Impactful Progress?
As I impatiently waited for Epistle to finish downloading — the MarkDown interpretive Android application that would allow me to seamlessly create content on my phone to upload to my blog while preserving the beautiful .md
formatting — I was struck by a fascinating thought: we’re finally making some serious progress.
I used to chuckle at the projections of “where we’ll be 20 years from now” because there seemed to be a persistent human desire to believe that leaps in “functional innovation” will take place in our lifetime. We can point to unmatched electronic and digital advancement but I would argue that the life of an adult in 2012 isn’t all that different than one in 1992 — save for some altered modes of communication and information gathering our lives are largely the same as they were 20 years ago.
Sure we have the ability to program our coffee pot to brew the second we wake up (if we actually wake up when we’re supposed to or don’t accidentally unplug it), record the (likely meaningless) TV shows most important to us, and have a “face to face” conversation with someone on our mobile phones. But this is a far cry from the futuristic, Jetson lifestyle that cartoonists and screenwriters envisioned back in the 80’s — flying though the air in propulsive shoes and cars that careened us towards automated machines that would complete tasks not worthy of human’s “invaluable” time.
My realization today was that open source, i.e. free, tools were providing me the ability to do something that was actually making my life much, much easier, and it was a tool that most of the population could use. Furthermore, the technology easily extends to web content of any kind, unlike our programmable coffee pot that is destined to lie in isolation and fail to communicate with other machinery that logically complete similar tasks.
The past 10 years have been an accumulation of complexity, frustration, and anguish (for me) around the alleged “productivity increases” availed by technological advances of human civilization.

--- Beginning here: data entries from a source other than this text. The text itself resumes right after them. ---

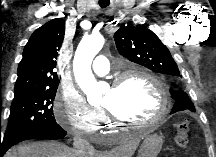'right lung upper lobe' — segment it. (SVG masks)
I'll use <instances>...</instances> for the list:
<instances>
[{"label": "right lung upper lobe", "mask_w": 216, "mask_h": 157, "mask_svg": "<svg viewBox=\"0 0 216 157\" xmlns=\"http://www.w3.org/2000/svg\"><path fill=\"white\" fill-rule=\"evenodd\" d=\"M64 32L65 21L56 18L31 35L18 66L15 96L26 91L58 87L59 79L54 70Z\"/></svg>", "instance_id": "right-lung-upper-lobe-1"}]
</instances>
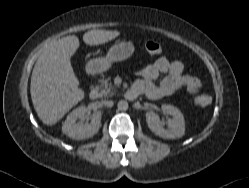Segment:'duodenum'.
<instances>
[{"mask_svg": "<svg viewBox=\"0 0 249 188\" xmlns=\"http://www.w3.org/2000/svg\"><path fill=\"white\" fill-rule=\"evenodd\" d=\"M96 74L94 69L88 70V76L94 77ZM139 95V91L136 88H131L127 91V96L129 99H135ZM89 98L91 100H97L99 98V90L96 87H92L89 92Z\"/></svg>", "mask_w": 249, "mask_h": 188, "instance_id": "obj_1", "label": "duodenum"}]
</instances>
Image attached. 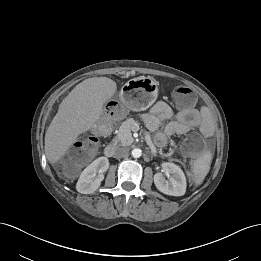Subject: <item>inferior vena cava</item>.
<instances>
[{
	"label": "inferior vena cava",
	"instance_id": "inferior-vena-cava-1",
	"mask_svg": "<svg viewBox=\"0 0 261 261\" xmlns=\"http://www.w3.org/2000/svg\"><path fill=\"white\" fill-rule=\"evenodd\" d=\"M129 154V148L127 147H117L114 151V157L119 159L123 157H127Z\"/></svg>",
	"mask_w": 261,
	"mask_h": 261
}]
</instances>
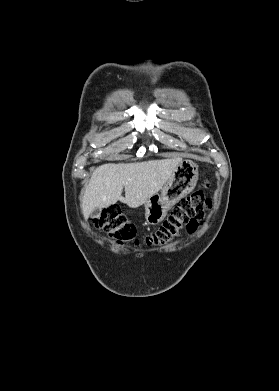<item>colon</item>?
Wrapping results in <instances>:
<instances>
[{
	"instance_id": "colon-1",
	"label": "colon",
	"mask_w": 279,
	"mask_h": 391,
	"mask_svg": "<svg viewBox=\"0 0 279 391\" xmlns=\"http://www.w3.org/2000/svg\"><path fill=\"white\" fill-rule=\"evenodd\" d=\"M208 187V183H203ZM211 207L204 191H197L179 201L171 210L161 227L141 239L136 236V228L117 206L102 212L95 220V226L113 237L118 243L142 242L146 245H165L173 241L183 229L194 232L206 211Z\"/></svg>"
}]
</instances>
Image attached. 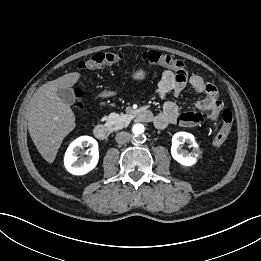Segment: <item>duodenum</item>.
Instances as JSON below:
<instances>
[{
	"mask_svg": "<svg viewBox=\"0 0 261 261\" xmlns=\"http://www.w3.org/2000/svg\"><path fill=\"white\" fill-rule=\"evenodd\" d=\"M135 119L138 122H150L153 120V115L149 110L142 109L136 112ZM93 133L96 138L105 140L110 135V128L105 123H97L94 126Z\"/></svg>",
	"mask_w": 261,
	"mask_h": 261,
	"instance_id": "obj_1",
	"label": "duodenum"
}]
</instances>
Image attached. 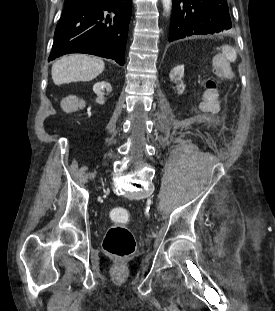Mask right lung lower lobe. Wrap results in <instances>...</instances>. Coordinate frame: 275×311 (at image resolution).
<instances>
[{"label":"right lung lower lobe","mask_w":275,"mask_h":311,"mask_svg":"<svg viewBox=\"0 0 275 311\" xmlns=\"http://www.w3.org/2000/svg\"><path fill=\"white\" fill-rule=\"evenodd\" d=\"M132 0H79L65 4L49 59L88 53L124 65Z\"/></svg>","instance_id":"1"}]
</instances>
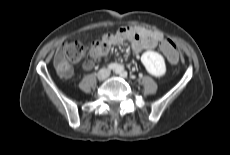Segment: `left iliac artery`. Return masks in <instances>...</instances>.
<instances>
[{
  "label": "left iliac artery",
  "instance_id": "obj_1",
  "mask_svg": "<svg viewBox=\"0 0 230 155\" xmlns=\"http://www.w3.org/2000/svg\"><path fill=\"white\" fill-rule=\"evenodd\" d=\"M115 72H116L117 74H121V75H124V74H125V71H124V69H123L122 66H118V67L116 68Z\"/></svg>",
  "mask_w": 230,
  "mask_h": 155
}]
</instances>
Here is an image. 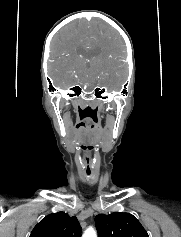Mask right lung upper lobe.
I'll use <instances>...</instances> for the list:
<instances>
[{"mask_svg": "<svg viewBox=\"0 0 181 237\" xmlns=\"http://www.w3.org/2000/svg\"><path fill=\"white\" fill-rule=\"evenodd\" d=\"M29 237H81V226L75 216L52 213L34 227Z\"/></svg>", "mask_w": 181, "mask_h": 237, "instance_id": "obj_1", "label": "right lung upper lobe"}]
</instances>
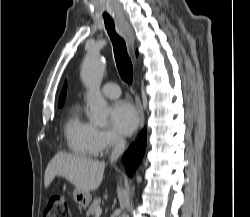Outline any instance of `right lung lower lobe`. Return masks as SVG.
<instances>
[{
    "label": "right lung lower lobe",
    "instance_id": "1",
    "mask_svg": "<svg viewBox=\"0 0 250 217\" xmlns=\"http://www.w3.org/2000/svg\"><path fill=\"white\" fill-rule=\"evenodd\" d=\"M146 148V128L142 130L135 144H132L123 157L129 176H133L135 170L142 161Z\"/></svg>",
    "mask_w": 250,
    "mask_h": 217
}]
</instances>
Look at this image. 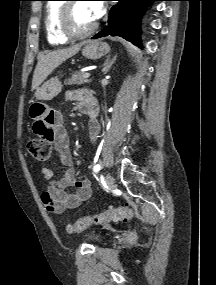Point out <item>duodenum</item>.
Instances as JSON below:
<instances>
[{"label": "duodenum", "mask_w": 216, "mask_h": 285, "mask_svg": "<svg viewBox=\"0 0 216 285\" xmlns=\"http://www.w3.org/2000/svg\"><path fill=\"white\" fill-rule=\"evenodd\" d=\"M86 114L90 117V118H94L97 114V108L94 105H91L87 108L86 110Z\"/></svg>", "instance_id": "1"}]
</instances>
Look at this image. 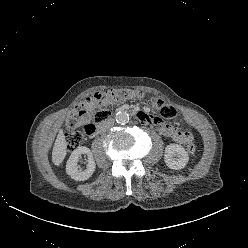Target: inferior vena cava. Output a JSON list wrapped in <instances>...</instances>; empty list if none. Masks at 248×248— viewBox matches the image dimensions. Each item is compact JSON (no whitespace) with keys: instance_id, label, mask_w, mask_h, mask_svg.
Here are the masks:
<instances>
[{"instance_id":"inferior-vena-cava-1","label":"inferior vena cava","mask_w":248,"mask_h":248,"mask_svg":"<svg viewBox=\"0 0 248 248\" xmlns=\"http://www.w3.org/2000/svg\"><path fill=\"white\" fill-rule=\"evenodd\" d=\"M114 125V119L110 118L105 121H102L99 124V128L101 131H106L107 129L111 128Z\"/></svg>"}]
</instances>
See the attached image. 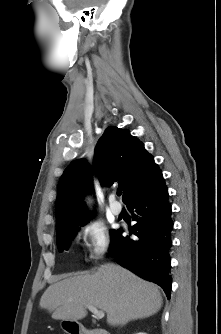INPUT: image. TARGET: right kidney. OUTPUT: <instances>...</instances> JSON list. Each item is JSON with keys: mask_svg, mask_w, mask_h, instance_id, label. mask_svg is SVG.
<instances>
[{"mask_svg": "<svg viewBox=\"0 0 221 334\" xmlns=\"http://www.w3.org/2000/svg\"><path fill=\"white\" fill-rule=\"evenodd\" d=\"M137 334H146V333H137Z\"/></svg>", "mask_w": 221, "mask_h": 334, "instance_id": "ca27d5eb", "label": "right kidney"}]
</instances>
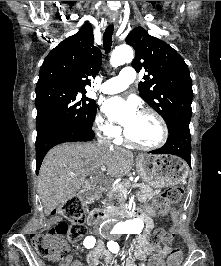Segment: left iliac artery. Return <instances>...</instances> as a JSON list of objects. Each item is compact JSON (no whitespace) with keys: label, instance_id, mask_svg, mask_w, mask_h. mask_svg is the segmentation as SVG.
Returning <instances> with one entry per match:
<instances>
[{"label":"left iliac artery","instance_id":"44dca946","mask_svg":"<svg viewBox=\"0 0 221 266\" xmlns=\"http://www.w3.org/2000/svg\"><path fill=\"white\" fill-rule=\"evenodd\" d=\"M107 247L113 253H118V251H119V245H118V243L117 242H114L112 240L107 243ZM142 266H144V265H142Z\"/></svg>","mask_w":221,"mask_h":266}]
</instances>
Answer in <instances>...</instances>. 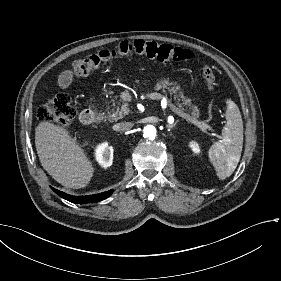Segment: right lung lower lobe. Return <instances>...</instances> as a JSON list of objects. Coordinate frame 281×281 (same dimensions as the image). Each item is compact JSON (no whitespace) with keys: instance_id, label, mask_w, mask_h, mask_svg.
<instances>
[{"instance_id":"98d812e1","label":"right lung lower lobe","mask_w":281,"mask_h":281,"mask_svg":"<svg viewBox=\"0 0 281 281\" xmlns=\"http://www.w3.org/2000/svg\"><path fill=\"white\" fill-rule=\"evenodd\" d=\"M53 191L58 194L60 197L72 202V203H94V202H99L101 200L106 199L108 196H110L113 192V190L102 192L99 194H94V195H86V196H72L69 194H66L62 191H59L53 187H51Z\"/></svg>"}]
</instances>
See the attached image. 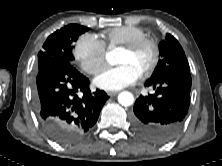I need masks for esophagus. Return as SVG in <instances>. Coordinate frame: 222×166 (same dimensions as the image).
Masks as SVG:
<instances>
[{"instance_id": "obj_1", "label": "esophagus", "mask_w": 222, "mask_h": 166, "mask_svg": "<svg viewBox=\"0 0 222 166\" xmlns=\"http://www.w3.org/2000/svg\"><path fill=\"white\" fill-rule=\"evenodd\" d=\"M108 96L113 97L118 94V92H108Z\"/></svg>"}]
</instances>
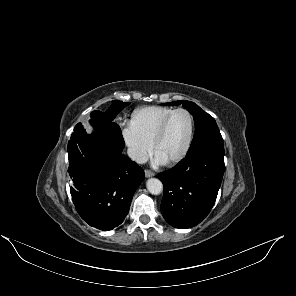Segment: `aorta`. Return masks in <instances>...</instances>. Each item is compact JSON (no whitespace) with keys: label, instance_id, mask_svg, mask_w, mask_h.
I'll use <instances>...</instances> for the list:
<instances>
[{"label":"aorta","instance_id":"1","mask_svg":"<svg viewBox=\"0 0 296 296\" xmlns=\"http://www.w3.org/2000/svg\"><path fill=\"white\" fill-rule=\"evenodd\" d=\"M146 187L151 194L158 195L163 190L162 182L157 178H150L146 182Z\"/></svg>","mask_w":296,"mask_h":296}]
</instances>
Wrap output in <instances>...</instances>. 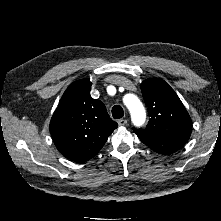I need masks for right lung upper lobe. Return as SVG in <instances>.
Wrapping results in <instances>:
<instances>
[{
    "instance_id": "cb5924a9",
    "label": "right lung upper lobe",
    "mask_w": 221,
    "mask_h": 221,
    "mask_svg": "<svg viewBox=\"0 0 221 221\" xmlns=\"http://www.w3.org/2000/svg\"><path fill=\"white\" fill-rule=\"evenodd\" d=\"M90 89L89 79L69 85L50 122L57 149L76 162L93 158L118 126L109 117L105 105L90 96Z\"/></svg>"
}]
</instances>
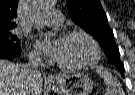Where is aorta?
Segmentation results:
<instances>
[{
  "mask_svg": "<svg viewBox=\"0 0 135 95\" xmlns=\"http://www.w3.org/2000/svg\"><path fill=\"white\" fill-rule=\"evenodd\" d=\"M53 6V0H33V11L37 15H41ZM42 28V27H41ZM40 30V27H39ZM48 36H50L48 34Z\"/></svg>",
  "mask_w": 135,
  "mask_h": 95,
  "instance_id": "762f6f07",
  "label": "aorta"
}]
</instances>
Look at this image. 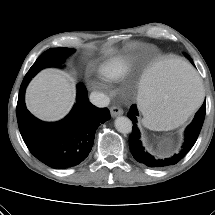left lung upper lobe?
<instances>
[{
	"label": "left lung upper lobe",
	"instance_id": "obj_1",
	"mask_svg": "<svg viewBox=\"0 0 215 215\" xmlns=\"http://www.w3.org/2000/svg\"><path fill=\"white\" fill-rule=\"evenodd\" d=\"M184 55L186 56V58H188L191 61L192 64H194L192 59L189 57V55H187L186 53H184Z\"/></svg>",
	"mask_w": 215,
	"mask_h": 215
}]
</instances>
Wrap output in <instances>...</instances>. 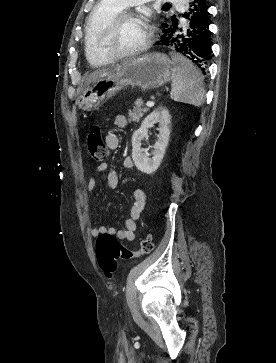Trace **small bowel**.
I'll list each match as a JSON object with an SVG mask.
<instances>
[{"label":"small bowel","instance_id":"small-bowel-1","mask_svg":"<svg viewBox=\"0 0 276 363\" xmlns=\"http://www.w3.org/2000/svg\"><path fill=\"white\" fill-rule=\"evenodd\" d=\"M114 124L119 128H125L128 124L127 118L119 114L114 118ZM106 146L109 150H116L119 147L120 141L117 135L108 134L105 138ZM125 169H132L134 167L133 160L130 157H126L123 161ZM108 168L107 164H101L98 166L97 171L103 172ZM106 183L109 188L115 189L119 186V175L114 170H109L106 173ZM96 188V180L94 177L89 178L87 182V190L92 193ZM134 203L129 210V215L124 221V226L121 229H115L112 227H105L100 225H94L90 228V234L92 236H98L103 233L115 235L117 238L124 241H133L136 237L137 221L141 217L145 204L146 195L141 188L135 189L133 193Z\"/></svg>","mask_w":276,"mask_h":363}]
</instances>
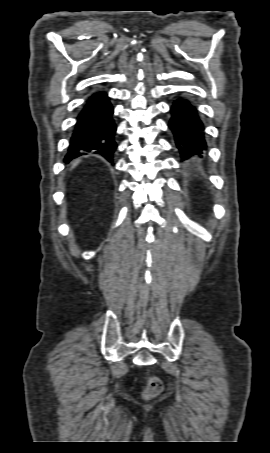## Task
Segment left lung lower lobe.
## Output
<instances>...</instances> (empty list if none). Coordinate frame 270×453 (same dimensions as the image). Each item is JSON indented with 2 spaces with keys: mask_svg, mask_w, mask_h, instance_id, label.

Every technological advancement brought a smoother, sexier hour glass, or rotating beach ball, or whatever the en vogue graphical depiction was that attempted to placate the burning inclination to throw my gadget into a brick wall. And yet, here I am truly (and surprisingly) benefitting from a fairly simple set of steps that will permit me to post a blog entry online with content entirely written on my phone!
Of course I had to link my Dropbox account and find out that Scriptogram worked seamlessly with Markdown and a couple other granular details. But this was not programming, which has been my usual “attack strategy” over the past couple years — the process is a fairly basic use of straightforward tools that end up accomplishing a pretty sophisticated task, we’re really making progress!
….Or maybe I’m just falling into my own trap of getting really excited about the possibility of a quantum leap in technology during my lifetime.